Postoperative radiotherapy in high-risk postmenopausal breast-cancer patients given adjuvant tamoxifen: Danish Breast Cancer Cooperative Group DBCG 82c randomised trial

Autor: Overgaard M, Mouridsen HT
Contribuidor de contenido: Abramson Cancer Center of the University of Pennsylvania
Fecha de la última revisión: November 01, 2001

Reviewers: John Han-Chih Chang, MD
Source: Lancet 1999 May 15; Volume 353(Number 9165): 1641-8

Background/Discussion/Critique

The New England Journal publications in 1997 from Denmark and Canada demonstrated a survival benefit for postmastectomy radiation therapy (RT) in premenopausal women with high risk breast cancer. The benefits of tamoxifen in postmenopausal patients have been established in numerous prospective trials. On the heels of those influential papers, Dr. Marie Overgaard et al. has published another Danish trial regarding the benefits of RT on survival in high risk postmenopausal breast cancer women. This trial was a three-arm trial with randomization postmastectomy to tamoxifen alone, tamoxifen + RT or tamoxifen + CMF chemotherapy (Cyclophosphamide, Methotrexate and 5FU). The patients had a total mastectomy (pectoral muscles remained intact) along with an axillary lymph node dissection of levels I and II (not full dissection). They were considered high risk if they were LN positive, had a tumor greater than 5 cm, involved pectoral fascia or skin. There were significant improvements in long term outcome with the addition of RT to tamoxifen over tamoxifen alone.

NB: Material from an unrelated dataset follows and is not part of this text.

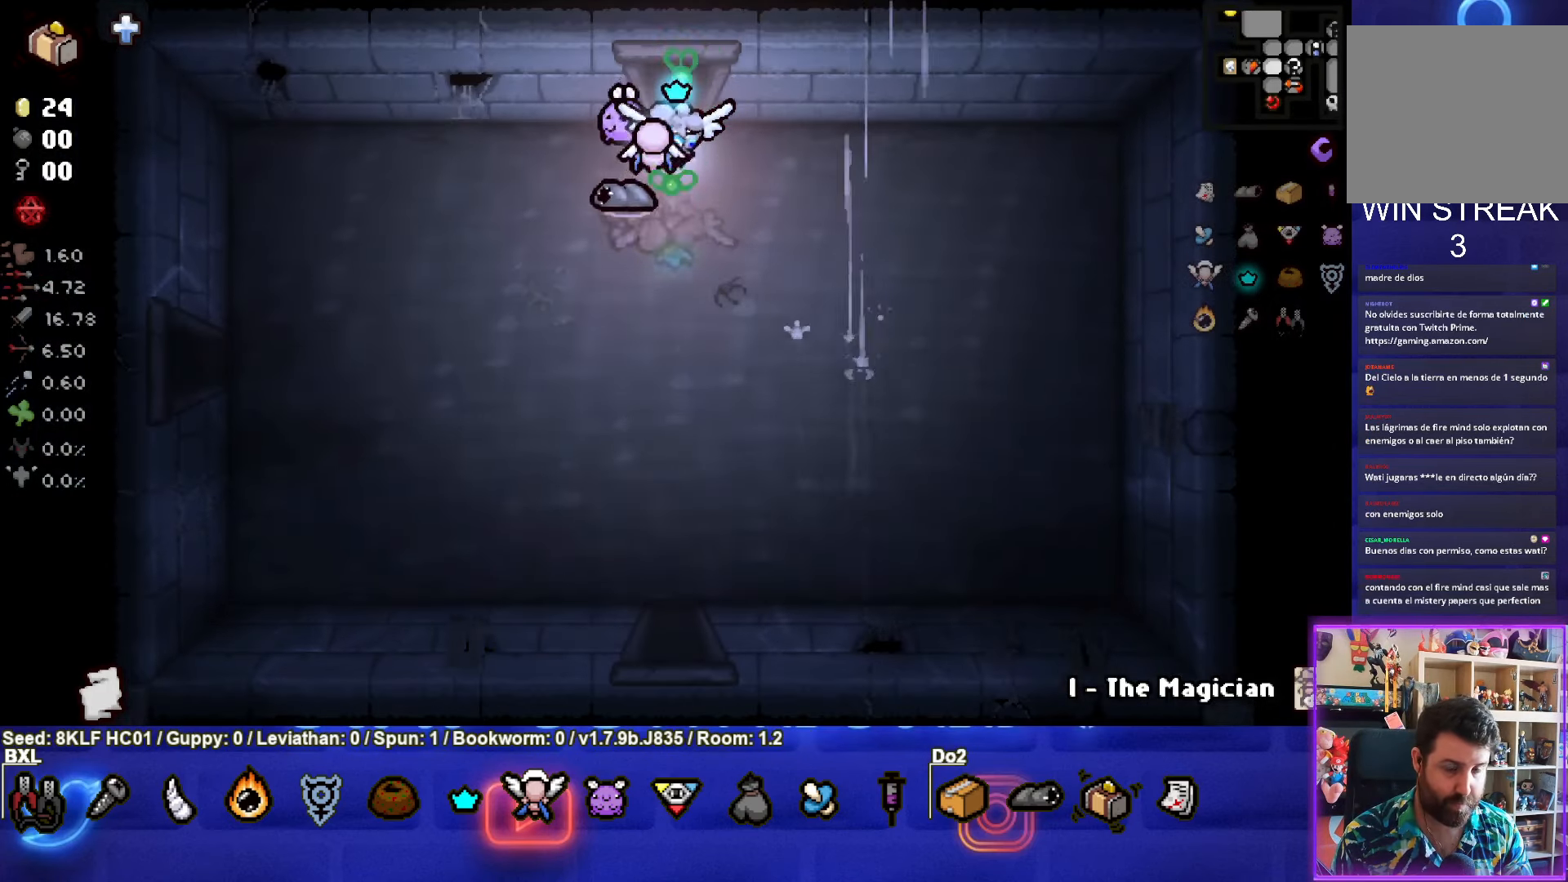
{"buttons": [], "left_stick": "left", "events": [[250, "left_stick", "down-left"], [417, "left_stick", "left"]]}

The lack of data on the third arm (tamoxifen + CMF) is rather disconcerting. The validity of the authors' conclusions cannot be verified without the data on one of the study arms. In the discussion section of this article, the authors claim that the results, preliminarily, of the tamoxifen + CMF arm were similar to tamoxifen alone in the locoregional control (LRC) and overall survival (OS). They also claim that the disease free survival (DFS) in this unpublished data set was the same as the RT + tamoxifen arm, because there were fewer distant metastases. Another statement declared that the OS was no different from the two arms that were published. These statements are contradictory, since there was an OS advantage of adding RT to tamoxifen. In addition, if the OS survival is the same with CMF or RT, why should patients get radiation? The question becomes what is the toxicity between CMF or RT if the OS and DFS are the same (obviously no comparative data on that was presented). Finally on this point of contention, when we do get the results of all three arms, perhaps a trial of trimodality (RT + chemotherapy and a therapeutic endocrine agent) versus bimodality will be needed to determine if any further benefit can be derived.

Other issues to be addressed were the suboptimal surgery performed duration of tamoxifen treatment and lack of toxicity and second malignancy data.

The surgery performed was a total mastectomy and lymph node sampling (60% of patients had less than 8 axillary lymph nodes taken). The usually standard of care is a modified radical mastectomy, which includes removal of the entire breast, pectoral fascia, and pectoralis minor along with the nerve (not all the time). Could the radiation be making up for non-standard surgery in improving local control and, thus, survival? In the case of only performing a lymph node sampling, the prognostic and stratification information is lost. Table 5 indicates that those who had less than 8 axillary lymph nodes sampled did better with DFS at 2 years and OS at 4 years with the RT + tamoxifen. However, no difference was found in patients with greater than or equal to 8 axillary lymph nodes taken in DFS and actually an increase in early deaths (within 4 years) with the addition of RT to tamoxifen. RT's early benefit may be due to the inadequacy of the mastectomy and/or the lymph node dissection.

The standard duration of tamoxifen treatment during the inception of the trial was 1 year. It has now been established that 5 years of tamoxifen is the current standard of care for invasive breast cancer. This may be a minor point, since tamoxifen is utilized on all arms and its benefit should not bias the data of one arm over the other. Future investigators should be aware of this and incorporate that duration in upcoming trials.

Toxicity and second malignancy data were not presented and may have been useful when comparing the two treatment arms published. A brief mention of no cardiac morbidity was made along with a mention that the data on toxicity was incomplete.

In conclusion, enthusiasm should be tempered about this trial, since the authors have only given us a small peek at the entire data. Validation of RT's efficacy will perhaps come when it is finally compared with the CMF + tamoxifen.